#### Text provided ####

Episode 92 – Interview with Tina Cho and Introducing Our Children to the World through Literature

In this episode we visit with Tina Cho about her books and how we can introduce the world to our kids through literature. We also talk about the need for more diversity in children’s literature even though more options are available today.

Our Guest: Tina Cho

Tina Cho is the author of four picture books with 2 more unannounced– Rice from Heaven: The Secret Mission to Feed North Koreans (Little Bee Books 2018), Korean Celebrations (Tuttle 2019), My Breakfast with Jesus: Worshipping God around the World (Harvest House 2020), and The Ocean Calls: A Haenyeo Mermaid Story (Kokila/Penguin Random House 2020). Her lyrical middle grade graphic novel, The Other Side of Tomorrow, debuts from Harper Alley in 2024. After living in South Korea for ten years, Tina, her husband, and two teenagers reside in Iowa where Tina also teaches kindergarten. 

Books Discussed in This Episode:

Transcript with Links:

Terrie:

Welcome to “Books that Spark,” a podcast for parents and caregivers, celebrating books, that spark imagination, emotion, questions, and discussion, leading to teachable moments with our kids. Today, we have a very special guest, Tina Cho, who is a children’s book writer, and she has some wonderful books to share with us, including ones about Korean culture. Tina Cho is the author of four picture books she’ll be talking about today. And two more unannounced books that hopefully we’ll be sharing fairly soon. Her lyrical, middle grade graphic novel, The Other Side of Tomorrow, debuts from Harper Alley in 2024. After living in South Korea for 10 years, Tina, her husband, and two teenagers, reside in Iowa, where Tina also teaches kindergarten. I’ve shared her book, My Breakfast with Jesus, a number of times on this podcast. I’m a fan of all her writing. And so I’m very happy to have her join us today. Tina, thank you for joining us today.

Tina:

Thank you for having me, Terrie.

Terrie:

I love your books, and I just want to start by you telling a little bit about each one. What inspired you to write them and, let our listeners just know about those books.

Tina:

My first picture book is called Rice from Heaven: The Secret Mission to Feed North Koreans illustrated by Keum Jin Song. And this story is about a real event that I helped with when I was living in Korea. One of my co-teachers was tutoring some North Korean refugees in English, and they were doing an event where they were going to send some rice up in balloons to North Korea. So I asked if I could tag along, and she said yes. So after that night I came home and wrote a story about it because I thought it was important for kids, especially here in America, to know about that.

####

Problem ::
Reproduce the podcast episode text word for word, between "In this episode we" and "Iowa where Tina also teaches kindergarten.", inclusive.

#### Provided information ####

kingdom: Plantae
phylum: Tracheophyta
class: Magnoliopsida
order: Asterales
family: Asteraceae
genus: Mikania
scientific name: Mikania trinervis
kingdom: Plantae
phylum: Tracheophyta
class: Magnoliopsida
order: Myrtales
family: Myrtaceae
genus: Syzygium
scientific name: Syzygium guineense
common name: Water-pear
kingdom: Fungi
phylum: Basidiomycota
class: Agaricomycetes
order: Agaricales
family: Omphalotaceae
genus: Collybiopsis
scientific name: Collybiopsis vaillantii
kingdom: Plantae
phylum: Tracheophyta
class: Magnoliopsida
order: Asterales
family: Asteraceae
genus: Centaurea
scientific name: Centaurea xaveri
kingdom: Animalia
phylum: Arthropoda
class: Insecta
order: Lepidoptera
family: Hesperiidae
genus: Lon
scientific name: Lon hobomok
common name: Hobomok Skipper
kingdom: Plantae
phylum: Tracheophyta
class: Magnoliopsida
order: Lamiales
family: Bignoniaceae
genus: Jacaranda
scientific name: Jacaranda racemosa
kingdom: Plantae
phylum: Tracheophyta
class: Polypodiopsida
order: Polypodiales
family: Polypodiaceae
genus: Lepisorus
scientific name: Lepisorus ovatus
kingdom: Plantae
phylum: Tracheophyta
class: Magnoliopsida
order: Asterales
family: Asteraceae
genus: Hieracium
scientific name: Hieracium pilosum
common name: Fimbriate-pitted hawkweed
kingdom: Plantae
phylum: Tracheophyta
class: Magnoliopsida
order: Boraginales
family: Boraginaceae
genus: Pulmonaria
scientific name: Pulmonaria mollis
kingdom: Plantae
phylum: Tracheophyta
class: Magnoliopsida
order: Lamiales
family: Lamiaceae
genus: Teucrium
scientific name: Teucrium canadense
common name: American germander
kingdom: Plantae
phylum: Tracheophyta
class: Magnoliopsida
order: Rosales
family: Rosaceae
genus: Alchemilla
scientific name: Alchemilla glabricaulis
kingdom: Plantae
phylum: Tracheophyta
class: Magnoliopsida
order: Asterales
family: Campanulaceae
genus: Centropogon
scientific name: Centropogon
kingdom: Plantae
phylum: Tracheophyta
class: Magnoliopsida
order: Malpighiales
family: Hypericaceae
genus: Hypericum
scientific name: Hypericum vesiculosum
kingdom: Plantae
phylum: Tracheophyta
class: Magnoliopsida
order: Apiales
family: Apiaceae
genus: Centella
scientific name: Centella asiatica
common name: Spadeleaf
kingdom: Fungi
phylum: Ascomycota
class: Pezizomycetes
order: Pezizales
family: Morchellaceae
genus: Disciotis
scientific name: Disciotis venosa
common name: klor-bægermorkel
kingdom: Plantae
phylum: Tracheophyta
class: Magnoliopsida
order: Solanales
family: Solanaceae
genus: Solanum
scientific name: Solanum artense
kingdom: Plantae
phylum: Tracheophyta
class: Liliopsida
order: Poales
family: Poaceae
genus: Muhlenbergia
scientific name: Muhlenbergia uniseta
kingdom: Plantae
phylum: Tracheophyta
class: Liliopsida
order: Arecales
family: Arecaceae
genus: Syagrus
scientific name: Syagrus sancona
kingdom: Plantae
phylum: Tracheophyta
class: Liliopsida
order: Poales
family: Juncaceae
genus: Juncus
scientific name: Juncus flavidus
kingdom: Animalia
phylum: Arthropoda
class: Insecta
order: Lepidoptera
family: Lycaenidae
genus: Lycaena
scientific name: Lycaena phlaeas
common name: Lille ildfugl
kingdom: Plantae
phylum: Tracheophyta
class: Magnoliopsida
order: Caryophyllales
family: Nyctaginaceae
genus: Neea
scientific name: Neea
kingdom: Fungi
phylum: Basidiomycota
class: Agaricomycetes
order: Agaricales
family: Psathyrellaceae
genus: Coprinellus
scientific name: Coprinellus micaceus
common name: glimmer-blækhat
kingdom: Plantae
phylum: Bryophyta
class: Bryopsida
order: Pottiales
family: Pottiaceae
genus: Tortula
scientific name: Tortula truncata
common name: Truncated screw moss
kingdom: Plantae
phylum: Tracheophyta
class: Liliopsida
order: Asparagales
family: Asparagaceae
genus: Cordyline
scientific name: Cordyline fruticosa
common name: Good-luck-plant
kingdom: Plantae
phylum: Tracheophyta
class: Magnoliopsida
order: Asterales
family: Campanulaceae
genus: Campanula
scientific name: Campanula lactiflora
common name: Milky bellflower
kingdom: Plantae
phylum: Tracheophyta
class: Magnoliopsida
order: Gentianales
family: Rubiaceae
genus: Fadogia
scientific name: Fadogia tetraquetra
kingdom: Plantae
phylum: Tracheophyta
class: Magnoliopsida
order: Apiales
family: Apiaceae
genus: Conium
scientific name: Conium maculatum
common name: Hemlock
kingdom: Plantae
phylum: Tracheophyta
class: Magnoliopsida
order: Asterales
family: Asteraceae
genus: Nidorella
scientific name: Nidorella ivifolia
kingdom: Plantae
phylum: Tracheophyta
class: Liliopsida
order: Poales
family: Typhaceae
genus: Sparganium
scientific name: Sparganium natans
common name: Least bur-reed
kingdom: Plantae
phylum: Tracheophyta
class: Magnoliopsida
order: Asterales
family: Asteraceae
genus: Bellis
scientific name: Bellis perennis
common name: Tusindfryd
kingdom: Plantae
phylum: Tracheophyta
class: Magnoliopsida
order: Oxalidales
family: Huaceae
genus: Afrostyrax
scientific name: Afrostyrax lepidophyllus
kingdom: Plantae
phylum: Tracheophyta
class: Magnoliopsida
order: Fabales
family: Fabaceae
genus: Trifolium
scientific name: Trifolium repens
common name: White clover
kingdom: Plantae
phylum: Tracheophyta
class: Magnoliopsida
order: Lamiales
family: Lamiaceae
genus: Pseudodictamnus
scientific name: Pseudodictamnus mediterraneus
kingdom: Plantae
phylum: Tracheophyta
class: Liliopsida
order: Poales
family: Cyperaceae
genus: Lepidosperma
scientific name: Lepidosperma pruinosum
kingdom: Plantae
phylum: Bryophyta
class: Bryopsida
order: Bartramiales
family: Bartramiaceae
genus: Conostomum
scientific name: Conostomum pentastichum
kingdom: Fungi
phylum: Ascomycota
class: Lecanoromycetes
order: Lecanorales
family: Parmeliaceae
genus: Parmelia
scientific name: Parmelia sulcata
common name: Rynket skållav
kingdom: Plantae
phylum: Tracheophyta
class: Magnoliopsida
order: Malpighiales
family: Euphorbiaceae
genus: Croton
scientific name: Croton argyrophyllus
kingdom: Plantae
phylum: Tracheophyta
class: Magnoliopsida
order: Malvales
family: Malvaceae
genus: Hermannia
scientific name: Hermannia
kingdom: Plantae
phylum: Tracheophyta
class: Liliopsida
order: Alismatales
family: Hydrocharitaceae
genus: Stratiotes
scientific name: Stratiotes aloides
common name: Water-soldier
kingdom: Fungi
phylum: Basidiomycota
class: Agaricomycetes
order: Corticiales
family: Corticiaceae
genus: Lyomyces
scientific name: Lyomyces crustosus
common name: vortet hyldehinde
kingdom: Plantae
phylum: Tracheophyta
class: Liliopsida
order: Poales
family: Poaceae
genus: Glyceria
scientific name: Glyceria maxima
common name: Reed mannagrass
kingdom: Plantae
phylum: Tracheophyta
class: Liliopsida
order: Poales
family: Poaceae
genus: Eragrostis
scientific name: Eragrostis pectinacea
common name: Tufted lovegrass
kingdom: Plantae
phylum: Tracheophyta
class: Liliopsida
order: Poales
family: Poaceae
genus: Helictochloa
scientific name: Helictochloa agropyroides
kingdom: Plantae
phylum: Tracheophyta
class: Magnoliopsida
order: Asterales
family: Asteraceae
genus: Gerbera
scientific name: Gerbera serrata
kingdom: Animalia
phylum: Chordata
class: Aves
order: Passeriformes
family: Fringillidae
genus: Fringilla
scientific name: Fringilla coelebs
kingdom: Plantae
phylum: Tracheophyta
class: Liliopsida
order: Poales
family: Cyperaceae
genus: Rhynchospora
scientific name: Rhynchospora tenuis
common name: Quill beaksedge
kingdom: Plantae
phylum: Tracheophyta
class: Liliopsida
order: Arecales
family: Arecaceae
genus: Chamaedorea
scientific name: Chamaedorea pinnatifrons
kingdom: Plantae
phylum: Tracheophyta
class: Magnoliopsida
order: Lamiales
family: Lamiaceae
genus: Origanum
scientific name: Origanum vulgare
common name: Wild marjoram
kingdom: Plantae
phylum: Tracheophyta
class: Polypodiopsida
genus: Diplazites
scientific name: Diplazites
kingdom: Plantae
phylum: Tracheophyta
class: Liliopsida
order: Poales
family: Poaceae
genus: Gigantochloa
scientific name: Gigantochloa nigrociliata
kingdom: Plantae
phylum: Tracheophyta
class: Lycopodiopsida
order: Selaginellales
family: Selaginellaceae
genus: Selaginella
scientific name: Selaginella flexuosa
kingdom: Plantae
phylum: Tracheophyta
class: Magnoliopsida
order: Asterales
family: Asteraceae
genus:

####

Written solution ::
In this episode we visit with Tina Cho about her books and how we can introduce the world to our kids through literature. We also talk about the need for more diversity in children’s literature even though more options are available today.

Our Guest: Tina Cho

Tina Cho is the author of four picture books with 2 more unannounced– Rice from Heaven: The Secret Mission to Feed North Koreans (Little Bee Books 2018), Korean Celebrations (Tuttle 2019), My Breakfast with Jesus: Worshipping God around the World (Harvest House 2020), and The Ocean Calls: A Haenyeo Mermaid Story (Kokila/Penguin Random House 2020). Her lyrical middle grade graphic novel, The Other Side of Tomorrow, debuts from Harper Alley in 2024. After living in South Korea for ten years, Tina, her husband, and two teenagers reside in Iowa where Tina also teaches kindergarten.